[TASK ITEM]: Using the listing below, say how many lines have the string "Hambleton" in them, giving the number alone.
--------------------
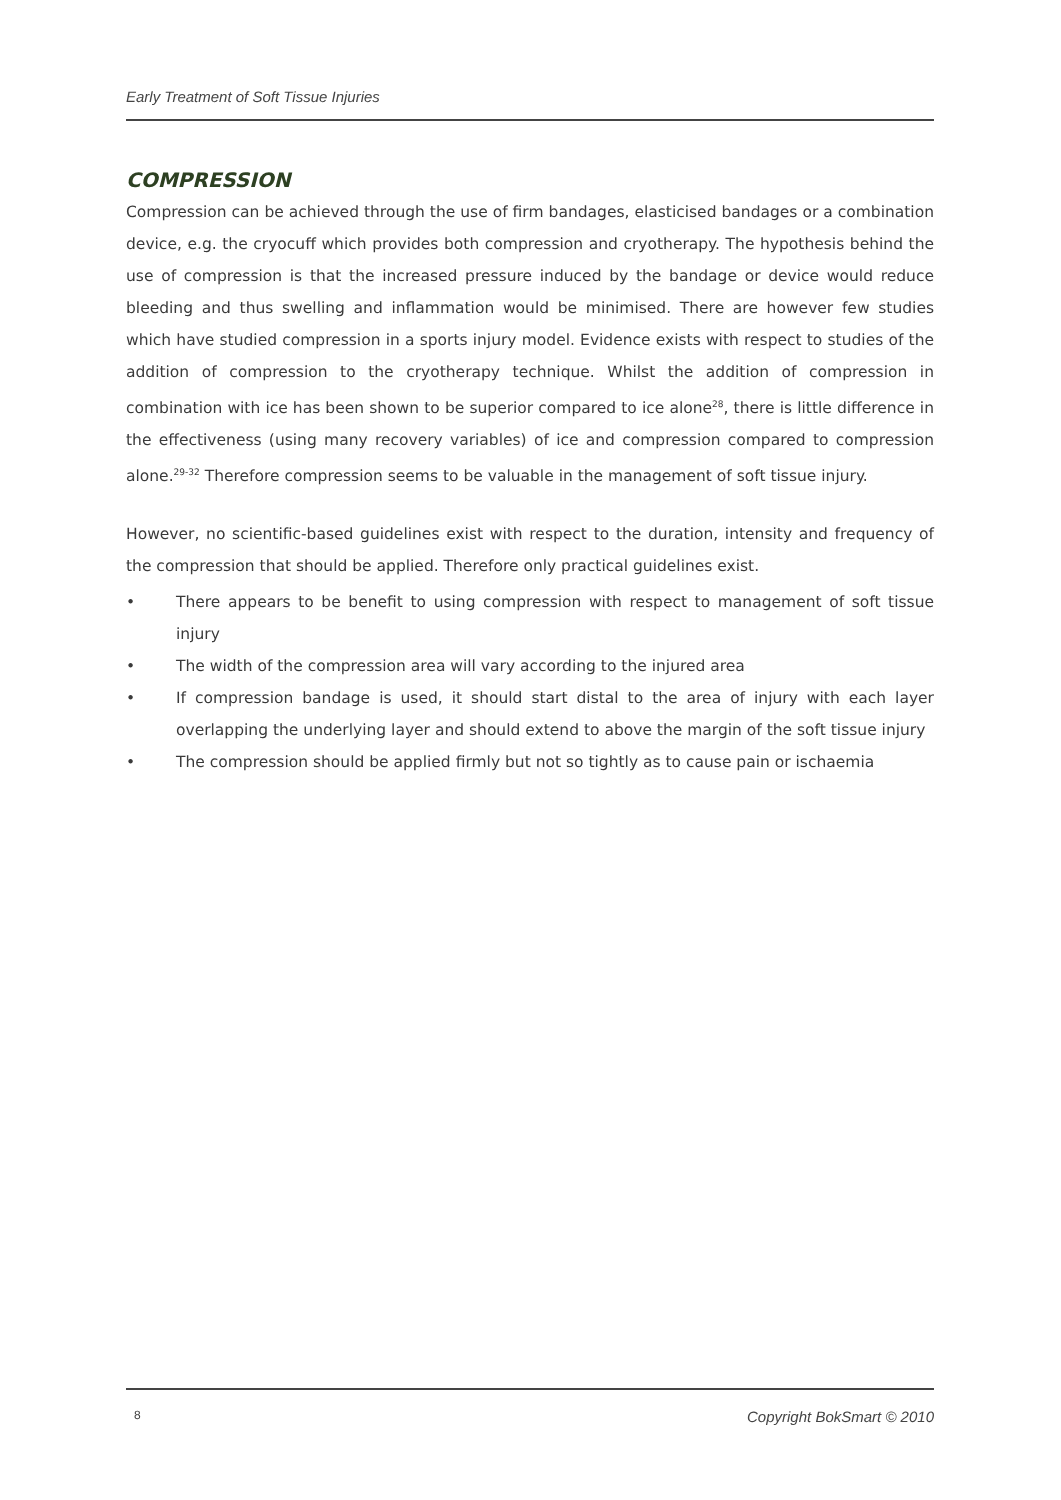Early Treatment of Soft Tissue Injuries
COMPRESSION
Compression can be achieved through the use of firm bandages, elasticised bandages or a combination device, e.g. the cryocuff which provides both compression and cryotherapy. The hypothesis behind the use of compression is that the increased pressure induced by the bandage or device would reduce bleeding and thus swelling and inflammation would be minimised. There are however few studies which have studied compression in a sports injury model. Evidence exists with respect to studies of the addition of compression to the cryotherapy technique. Whilst the addition of compression in combination with ice has been shown to be superior compared to ice alone<sup>28</sup>, there is little difference in the effectiveness (using many recovery variables) of ice and compression compared to compression alone.<sup>29-32</sup> Therefore compression seems to be valuable in the management of soft tissue injury.
However, no scientific-based guidelines exist with respect to the duration, intensity and frequency of the compression that should be applied. Therefore only practical guidelines exist.
• There appears to be benefit to using compression with respect to management of soft tissue injury
• The width of the compression area will vary according to the injured area
• If compression bandage is used, it should start distal to the area of injury with each layer overlapping the underlying layer and should extend to above the margin of the soft tissue injury
• The compression should be applied firmly but not so tightly as to cause pain or ischaemia
8 Copyright BokSmart © 2010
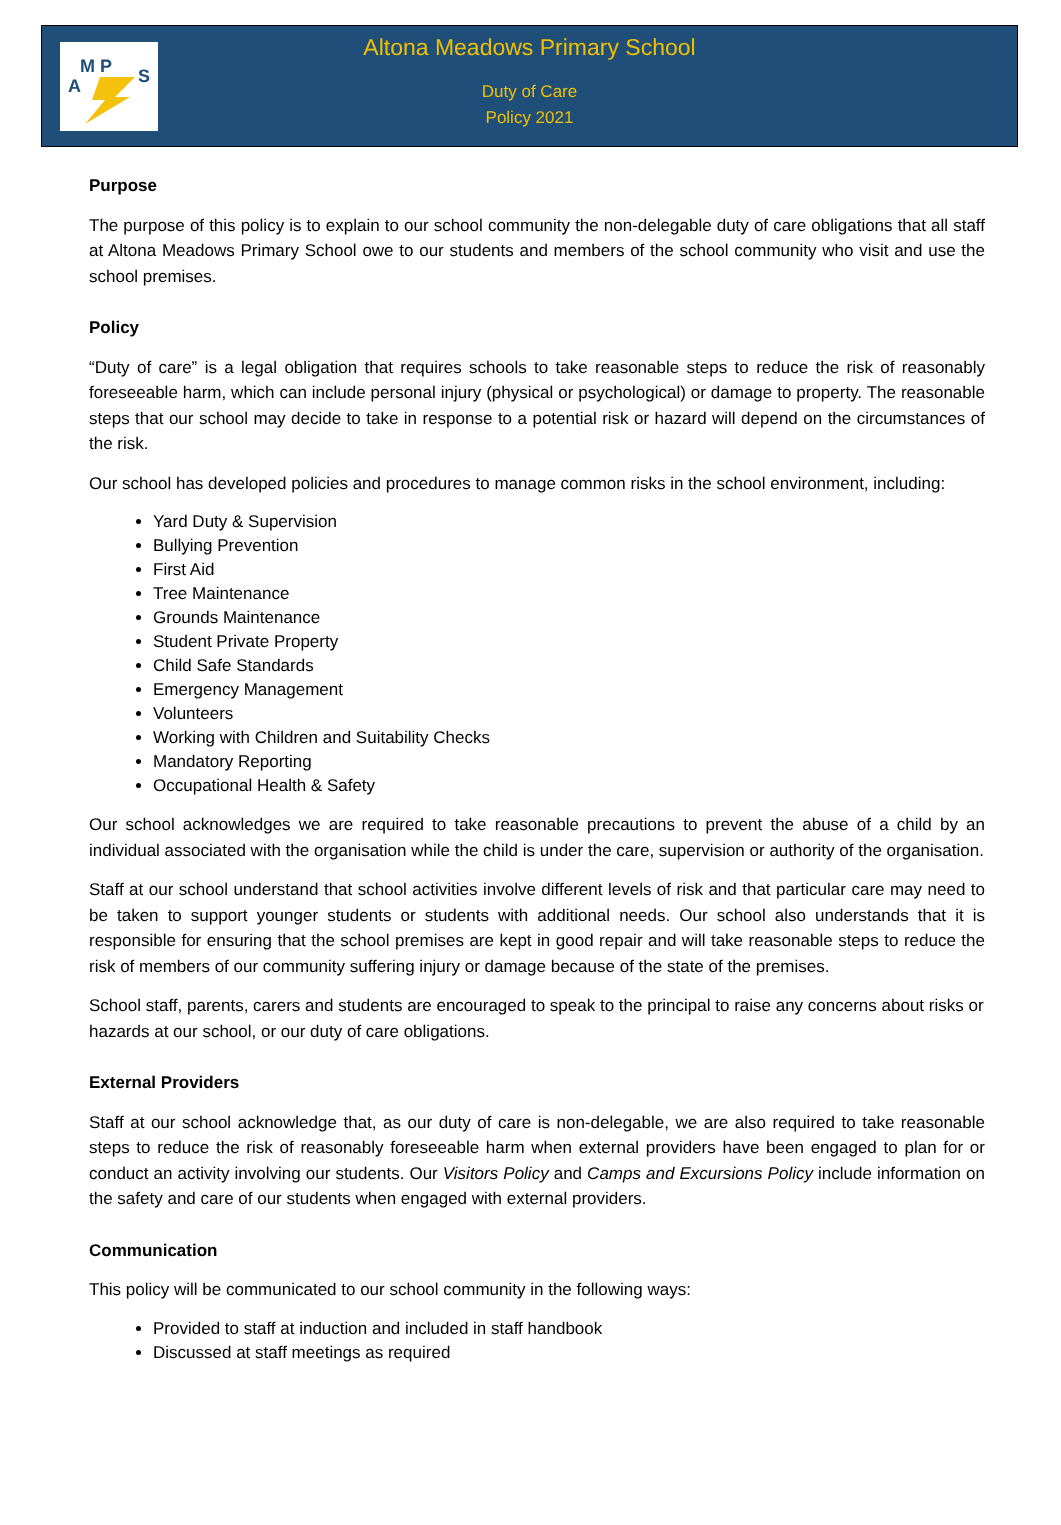M P
A
S
Altona Meadows Primary School
Duty of Care
Policy 2021
Purpose
The purpose of this policy is to explain to our school community the non-delegable duty of care obligations that all staff at Altona Meadows Primary School owe to our students and members of the school community who visit and use the school premises.
Policy
“Duty of care” is a legal obligation that requires schools to take reasonable steps to reduce the risk of reasonably foreseeable harm, which can include personal injury (physical or psychological) or damage to property. The reasonable steps that our school may decide to take in response to a potential risk or hazard will depend on the circumstances of the risk.
Our school has developed policies and procedures to manage common risks in the school environment, including:
Yard Duty & Supervision
Bullying Prevention
First Aid
Tree Maintenance
Grounds Maintenance
Student Private Property
Child Safe Standards
Emergency Management
Volunteers
Working with Children and Suitability Checks
Mandatory Reporting
Occupational Health & Safety
Our school acknowledges we are required to take reasonable precautions to prevent the abuse of a child by an individual associated with the organisation while the child is under the care, supervision or authority of the organisation.
Staff at our school understand that school activities involve different levels of risk and that particular care may need to be taken to support younger students or students with additional needs. Our school also understands that it is responsible for ensuring that the school premises are kept in good repair and will take reasonable steps to reduce the risk of members of our community suffering injury or damage because of the state of the premises.
School staff, parents, carers and students are encouraged to speak to the principal to raise any concerns about risks or hazards at our school, or our duty of care obligations.
External Providers
Staff at our school acknowledge that, as our duty of care is non-delegable, we are also required to take reasonable steps to reduce the risk of reasonably foreseeable harm when external providers have been engaged to plan for or conduct an activity involving our students. Our Visitors Policy and Camps and Excursions Policy include information on the safety and care of our students when engaged with external providers.
Communication
This policy will be communicated to our school community in the following ways:
Provided to staff at induction and included in staff handbook
Discussed at staff meetings as required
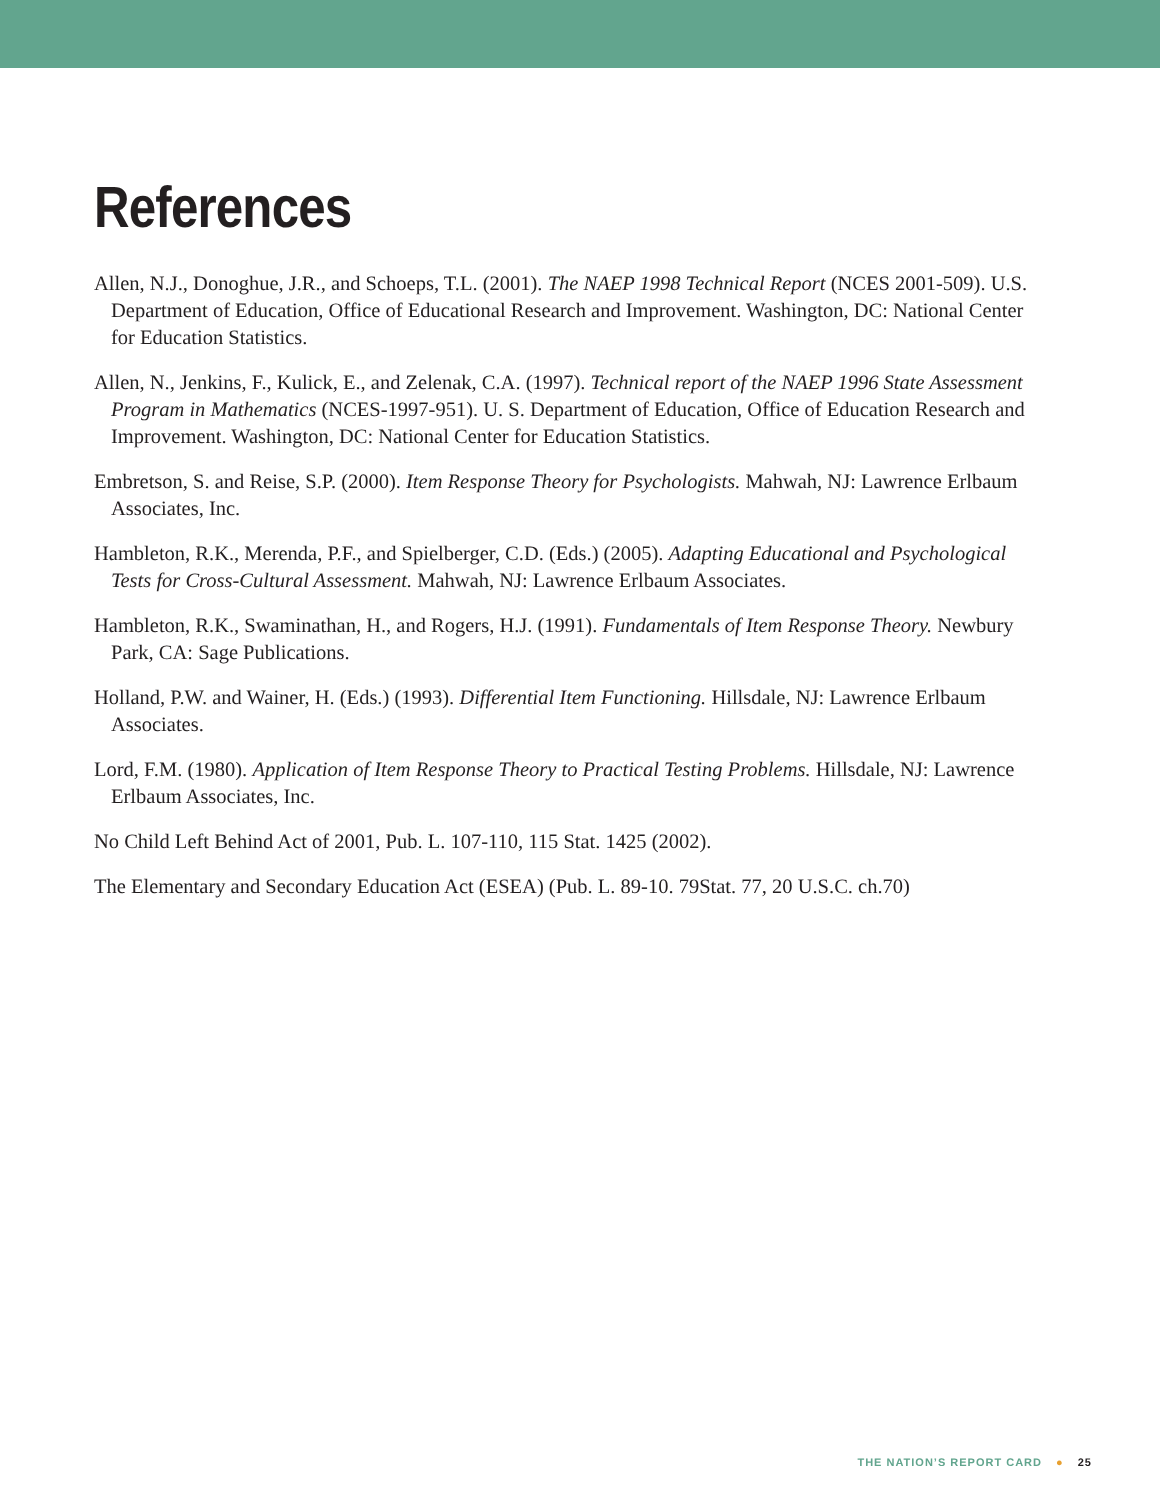References
Allen, N.J., Donoghue, J.R., and Schoeps, T.L. (2001). The NAEP 1998 Technical Report (NCES 2001-509). U.S. Department of Education, Office of Educational Research and Improvement. Washington, DC: National Center for Education Statistics.
Allen, N., Jenkins, F., Kulick, E., and Zelenak, C.A. (1997). Technical report of the NAEP 1996 State Assessment Program in Mathematics (NCES-1997-951). U. S. Department of Education, Office of Education Research and Improvement. Washington, DC: National Center for Education Statistics.
Embretson, S. and Reise, S.P. (2000). Item Response Theory for Psychologists. Mahwah, NJ: Lawrence Erlbaum Associates, Inc.
Hambleton, R.K., Merenda, P.F., and Spielberger, C.D. (Eds.) (2005). Adapting Educational and Psychological Tests for Cross-Cultural Assessment. Mahwah, NJ: Lawrence Erlbaum Associates.
Hambleton, R.K., Swaminathan, H., and Rogers, H.J. (1991). Fundamentals of Item Response Theory. Newbury Park, CA: Sage Publications.
Holland, P.W. and Wainer, H. (Eds.) (1993). Differential Item Functioning. Hillsdale, NJ: Lawrence Erlbaum Associates.
Lord, F.M. (1980). Application of Item Response Theory to Practical Testing Problems. Hillsdale, NJ: Lawrence Erlbaum Associates, Inc.
No Child Left Behind Act of 2001, Pub. L. 107-110, 115 Stat. 1425 (2002).
The Elementary and Secondary Education Act (ESEA) (Pub. L. 89-10. 79Stat. 77, 20 U.S.C. ch.70)
THE NATION’S REPORT CARD ● 25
--------------------
[RESPONSE TO THE TASK]: 2